→ Task to complete:
Pick every line from the data that holds the word "above".

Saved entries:
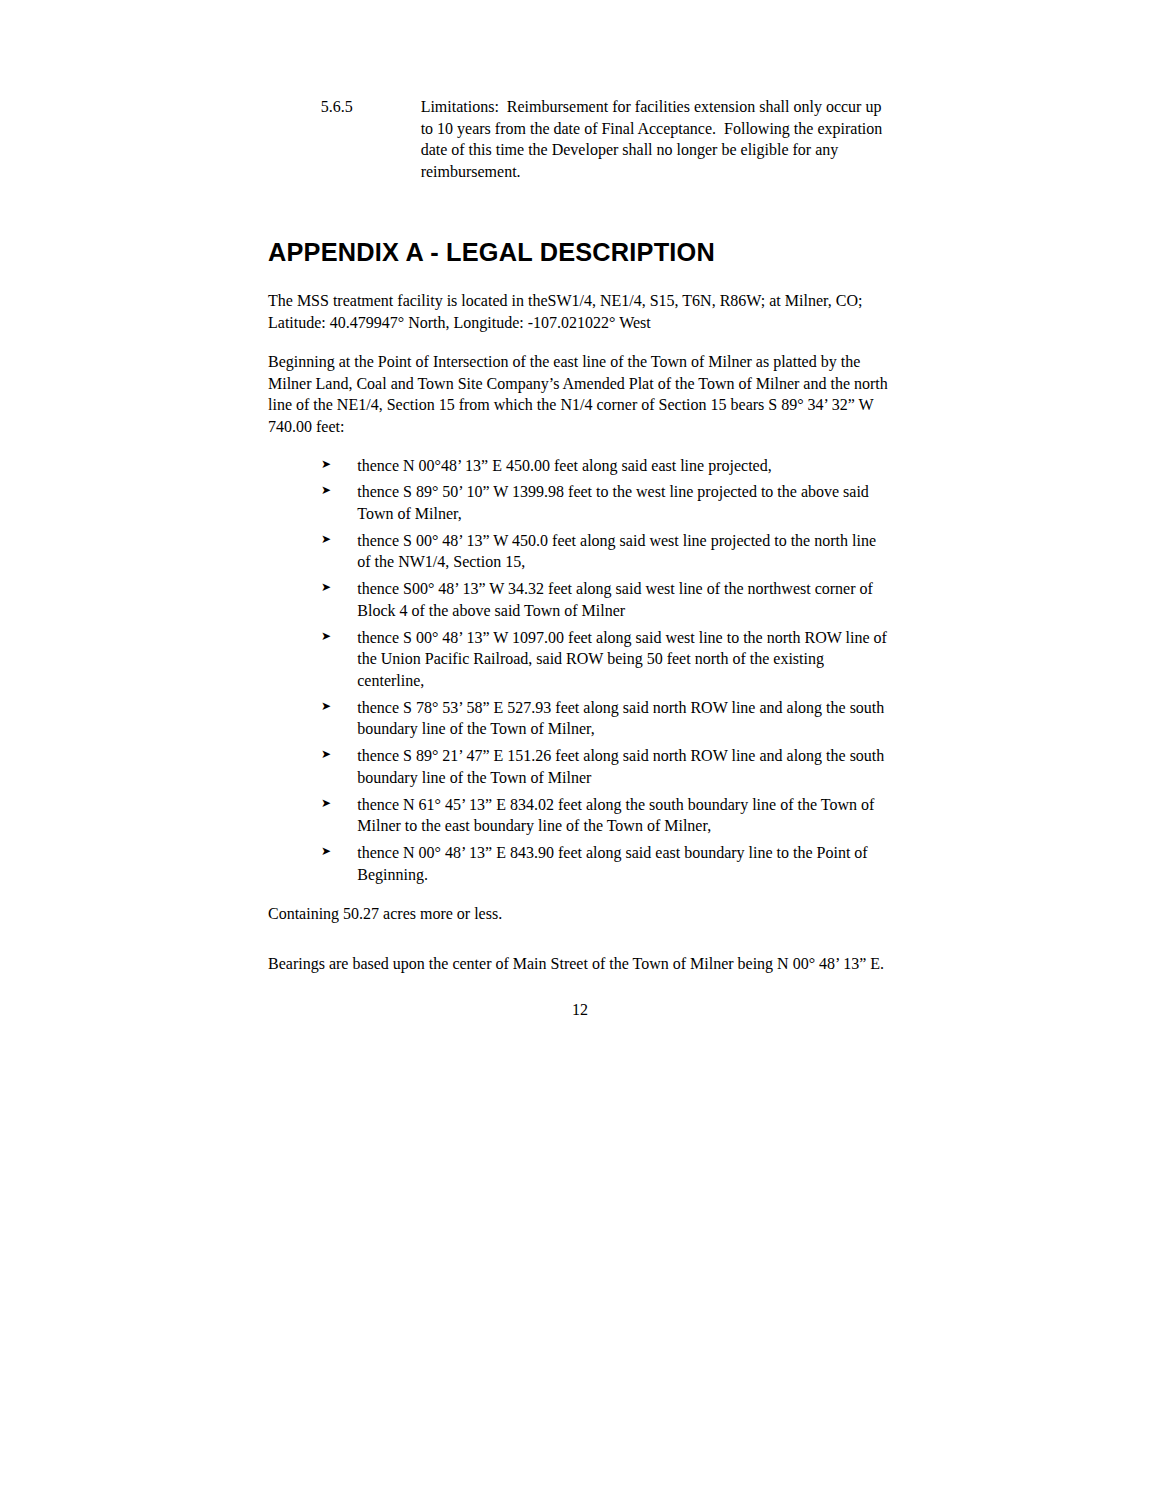5.6.5
Limitations: Reimbursement for facilities extension shall only occur up to 10 years from the date of Final Acceptance. Following the expiration date of this time the Developer shall no longer be eligible for any reimbursement.
APPENDIX A - LEGAL DESCRIPTION
The MSS treatment facility is located in theSW1/4, NE1/4, S15, T6N, R86W; at Milner, CO; Latitude: 40.479947° North, Longitude: -107.021022° West
Beginning at the Point of Intersection of the east line of the Town of Milner as platted by the Milner Land, Coal and Town Site Company’s Amended Plat of the Town of Milner and the north line of the NE1/4, Section 15 from which the N1/4 corner of Section 15 bears S 89° 34’ 32” W 740.00 feet:
thence N 00°48’ 13” E 450.00 feet along said east line projected,
thence S 89° 50’ 10” W 1399.98 feet to the west line projected to the above said Town of Milner,
thence S 00° 48’ 13” W 450.0 feet along said west line projected to the north line of the NW1/4, Section 15,
thence S00° 48’ 13” W 34.32 feet along said west line of the northwest corner of Block 4 of the above said Town of Milner
thence S 00° 48’ 13” W 1097.00 feet along said west line to the north ROW line of the Union Pacific Railroad, said ROW being 50 feet north of the existing centerline,
thence S 78° 53’ 58” E 527.93 feet along said north ROW line and along the south boundary line of the Town of Milner,
thence S 89° 21’ 47” E 151.26 feet along said north ROW line and along the south boundary line of the Town of Milner
thence N 61° 45’ 13” E 834.02 feet along the south boundary line of the Town of Milner to the east boundary line of the Town of Milner,
thence N 00° 48’ 13” E 843.90 feet along said east boundary line to the Point of Beginning.
Containing 50.27 acres more or less.
Bearings are based upon the center of Main Street of the Town of Milner being N 00° 48’ 13” E.
12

→ Response:
thence S 89° 50’ 10” W 1399.98 feet to the west line projected to the above said Town of Milner,
thence S00° 48’ 13” W 34.32 feet along said west line of the northwest corner of Block 4 of the above said Town of Milner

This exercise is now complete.